At present, Bitcoin is a good way to transfer money, trade and speculate on the value of money, and store money. It is not itself a money, not yet. If we want it to be a money, here’s what we need to do. First, a bit of background.
Here’s an exercise. Hold a dollar bill in your hand, or $5 or $10 or whatever, or a euro, or a £5 note. Think about what you’re holding, and think about why it has value. Hard money libertarian types often like to say things like “The Dollar has no intrinsic value,” and that’s kind of true. But let’s sharpen that statement and try to figure out where exactly whatever value fiat money has, comes from. Certainly it has some kind of value, but from where does that value stem?
At bottom, a dollar or euro or pound has value because we must pay taxes in those currency units to our respective governments, or we will go to prison.
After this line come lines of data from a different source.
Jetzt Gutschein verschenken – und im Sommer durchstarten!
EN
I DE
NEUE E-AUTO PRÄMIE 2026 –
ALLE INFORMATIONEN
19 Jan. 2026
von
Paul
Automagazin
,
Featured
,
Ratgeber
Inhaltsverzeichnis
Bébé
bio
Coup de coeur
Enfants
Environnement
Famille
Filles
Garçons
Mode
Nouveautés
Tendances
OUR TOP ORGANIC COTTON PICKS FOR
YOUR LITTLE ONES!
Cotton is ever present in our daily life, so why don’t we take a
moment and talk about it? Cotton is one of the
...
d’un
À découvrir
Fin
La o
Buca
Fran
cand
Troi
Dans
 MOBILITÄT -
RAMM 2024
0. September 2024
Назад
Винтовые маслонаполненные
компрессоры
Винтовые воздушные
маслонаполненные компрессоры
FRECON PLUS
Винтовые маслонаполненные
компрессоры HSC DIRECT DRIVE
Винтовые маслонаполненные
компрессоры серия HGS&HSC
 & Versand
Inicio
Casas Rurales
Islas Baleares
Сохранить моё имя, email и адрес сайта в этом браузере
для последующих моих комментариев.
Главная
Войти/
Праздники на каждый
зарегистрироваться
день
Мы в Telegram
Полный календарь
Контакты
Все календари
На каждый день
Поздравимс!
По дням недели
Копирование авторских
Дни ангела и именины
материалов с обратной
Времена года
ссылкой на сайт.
People within a given government jurisdiction use the money that their government accepts in payment of taxes. Flowing from that, the fiat money is able to be used in payment of any debt, which makes it a money. If someone does not wish to accept it and would rather be paid in gold or bitcoin, assuming this is a legal transaction where the authorities can be called upon, he will be forced to accept payment in fiat money or go to prison. The academic way to say this while hiding the violent implications of force is the term “legal tender”. If we take this to its logical conclusion, if any person refuses to pay taxes in the required fiat currency or refuses to accept a payment in fiat currency and decides to actively resist going to prison, he could even be killed, depending on how he decides to fight back the authorities trying to detain him. This is of course a very bad idea.
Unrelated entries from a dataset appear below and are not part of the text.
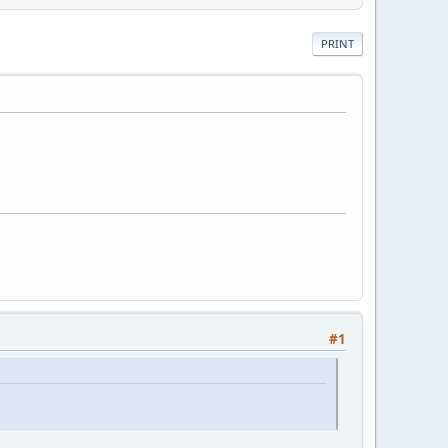
PRINT
#1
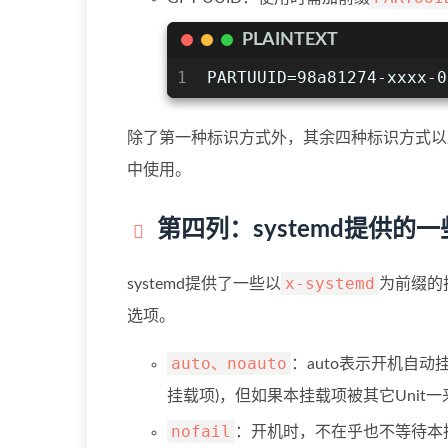
PLAINTEXT
1
PARTUUID=98a81274-xxxx-0
除了第一种标识方式外，其余四种标识方式以及L
中使用。
第四列：systemd提供的
x-systemd
systemd提供了一些以
为前缀的
选项。
auto、noauto
：auto表示开机自动
挂载项)，但如果本挂载项被其它Unit一
nofail
：开机时，不在乎也不等待本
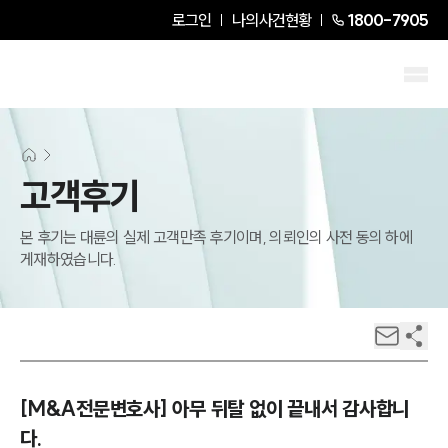
로그인
나의사건현황
1800-7905
고객후기
본 후기는 대륜의 실제 고객만족 후기이며, 의뢰인의 사전 동의 하에
게재하였습니다.
[M&A전문변호사] 아무 뒤탈 없이 끝내서 감사합니
다.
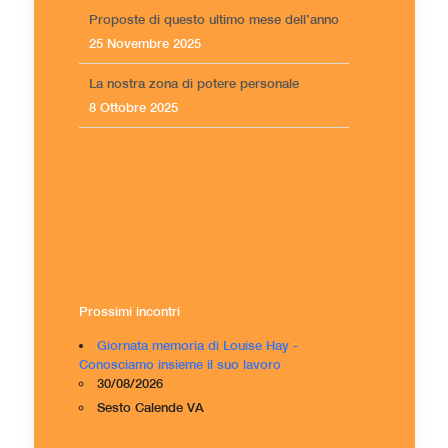
Proposte di questo ultimo mese dell’anno
25 Novembre 2025
La nostra zona di potere personale
8 Ottobre 2025
Prossimi incontri
Giornata memoria di Louise Hay -
Conosciamo insieme il suo lavoro
30/08/2026
Sesto Calende VA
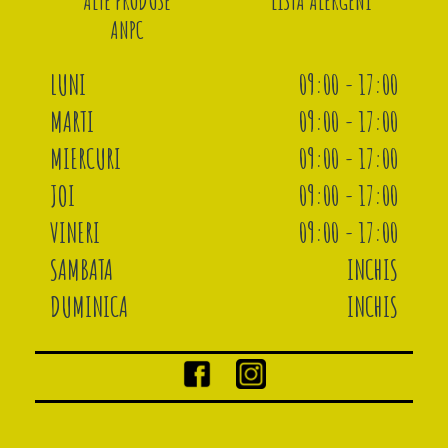
ALTE PRODUSE
LISTA ALERGENI
ANPC
LUNI
09:00 - 17:00
MARTI
09:00 - 17:00
MIERCURI
09:00 - 17:00
JOI
09:00 - 17:00
VINERI
09:00 - 17:00
SAMBATA
INCHIS
DUMINICA
INCHIS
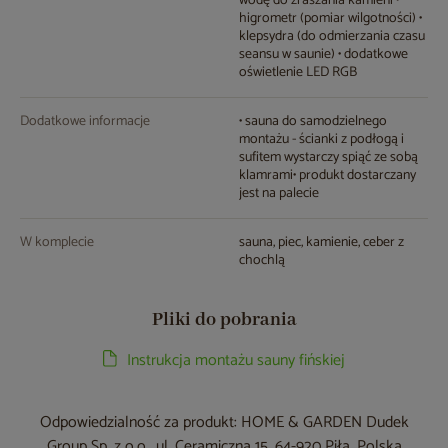
wodę do zraszania kamieni •
higrometr (pomiar wilgotności) •
klepsydra (do odmierzania czasu
seansu w saunie) • dodatkowe
oświetlenie LED RGB
Dodatkowe informacje
• sauna do samodzielnego
montażu - ścianki z podłogą i
sufitem wystarczy spiąć ze sobą
klamrami• produkt dostarczany
jest na palecie
W komplecie
sauna, piec, kamienie, ceber z
chochlą
Pliki do pobrania
Instrukcja montażu sauny fińskiej
Odpowiedzialność za produkt: HOME & GARDEN Dudek
Group Sp. z o.o., ul. Ceramiczna 15, 64-920 Piła, Polska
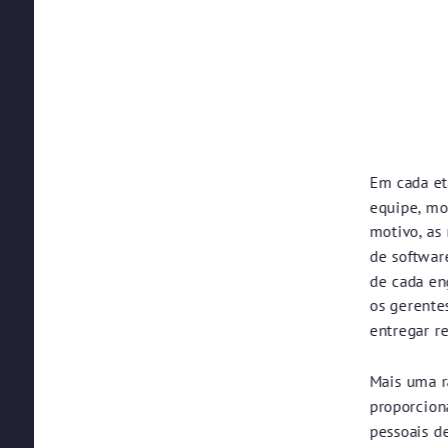
Em cada et
equipe, mon
motivo, as
de softwar
de cada en
os gerente
entregar r
Mais uma r
proporcion
pessoais de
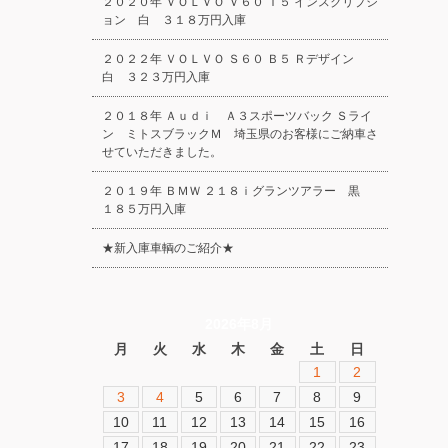
２０２０年 ＶＯＬＶＯ Ｖ６０ Ｔ５ インスクリプシ
ョン 白 ３１８万円入庫
２０２２年 ＶＯＬＶＯ Ｓ６０ Ｂ５ Ｒデザイン
白 ３２３万円入庫
２０１８年 Ａｕｄｉ Ａ３スポーツバック Ｓライ
ン ミトスブラックＭ 埼玉県のお客様にご納車さ
せていただきました。
２０１９年 ＢＭＷ ２１８ｉグランツアラー 黒
１８５万円入庫
★新入庫車輌のご紹介★
2026年8月
月
火
水
木
金
土
日
1
2
3
4
5
6
7
8
9
10
11
12
13
14
15
16
17
18
19
20
21
22
23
The value of any fiat currency, therefore, stems from the desire of the average human being not to be imprisoned. So hold that dollar bill in your hand again now, or the euro or the pound. You are holding in your hand the implicit government threat to imprison you or, if you’re crazy enough to fight back, even kill you. The value of a dollar therefore is extrinsic. It is always based on an implicit threat against you outside the body of the paper itself.